Police are still trying to decide if killing irons is a crime, but attorney Jennifer O'Hare has volunteered to defend the house spouse if it comes to trial.
Mayor Jason proposed that the town declare this day a holiday in memorial of the occasion. He was smoothly thrashed by local protesters and retracted his proposition.
Local law enforcement personnel were forced to dress extra nice for their statement.
When questioned on this issue, Mayor Jason replied "I have no comment at this time." Typical.
A new census by the esteemed Edward Labs was released today emphasizing the importance of insomnia. The census focuses on identification and treatment of insomnia.
According to the census, everyone should be aware of the early warning signs of insomnia. These signs can include: vomiting up insomnia, loss of tooth control and occasional fits of hamster violence.

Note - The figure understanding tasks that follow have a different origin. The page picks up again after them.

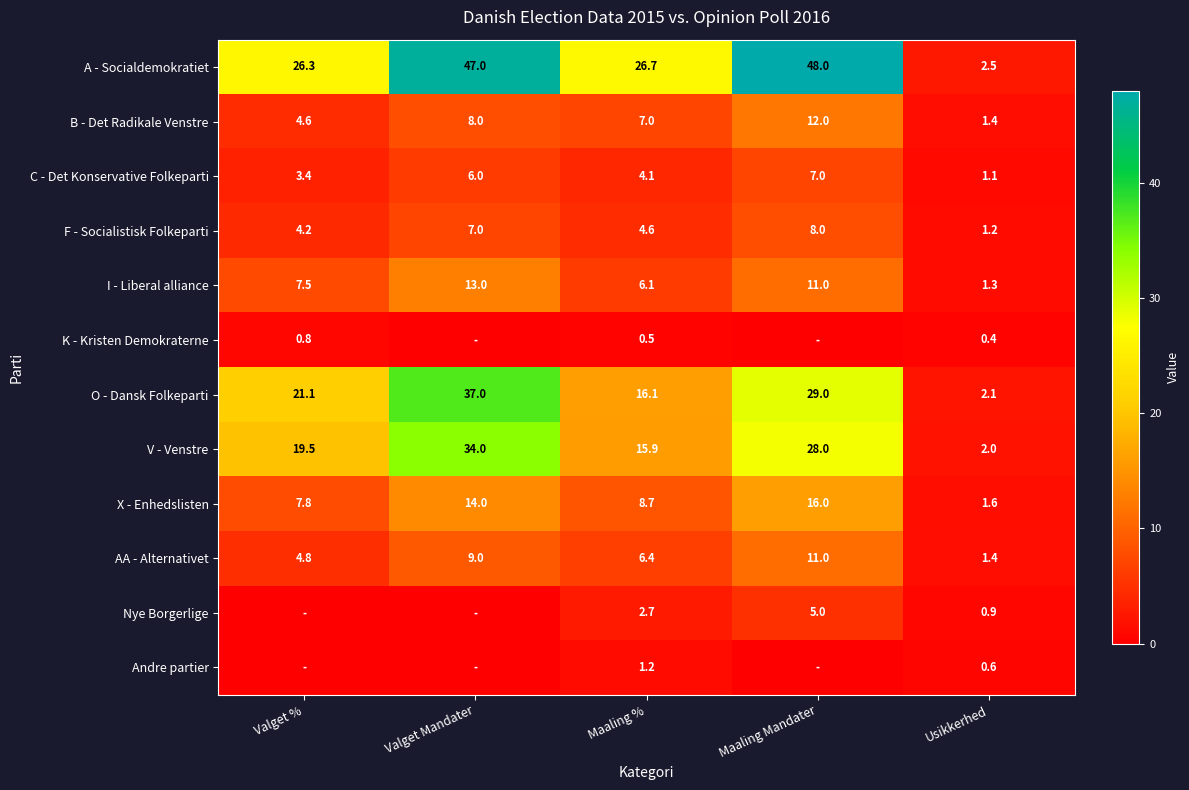

What is the approximate value of AA - Alternativet at Usikkerhed?

1.4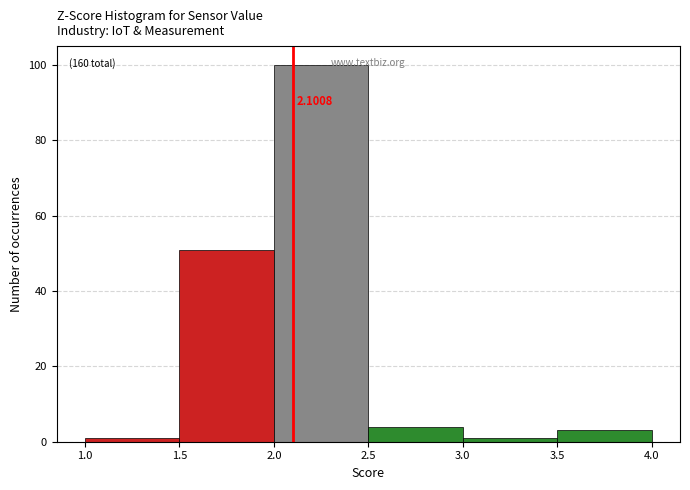

Over which range of the x-axis is the bar tallest?

2.0 to 2.5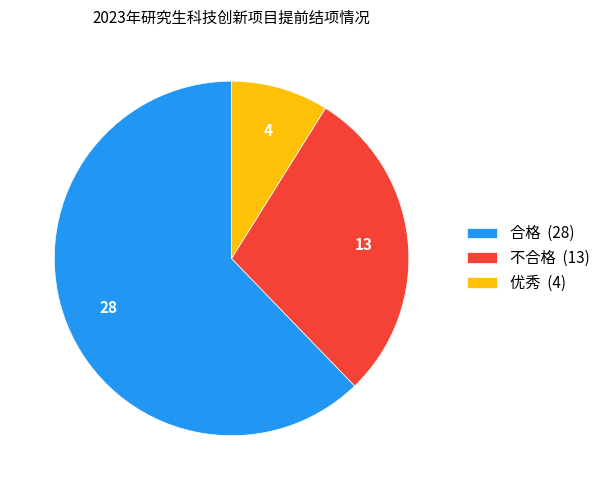

Between 不合格 (13) and 优秀 (4), which is larger?

不合格 (13)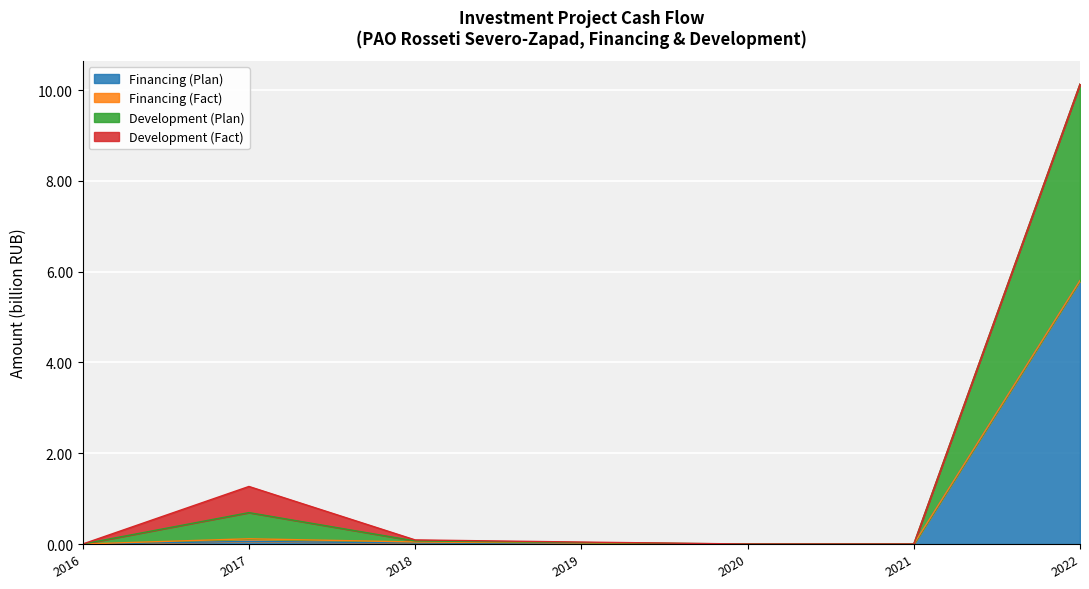

Which category has the lowest value in the Financing (Plan) series?

2016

"If you are experiencing all of these symptoms, then it's probably a nice idea to take massive amounts of medication," representatives say.
This will have serious ramifications for the future of Jasonia. In this horrible reporter's opinion, only the future can tell.
"I have nothing but nausea for those sulky priests affected by this" commented an observer.
Soap-opera stars everywhere touched apologetically at the news. "Gee whiz! I just can't believe it," averred one.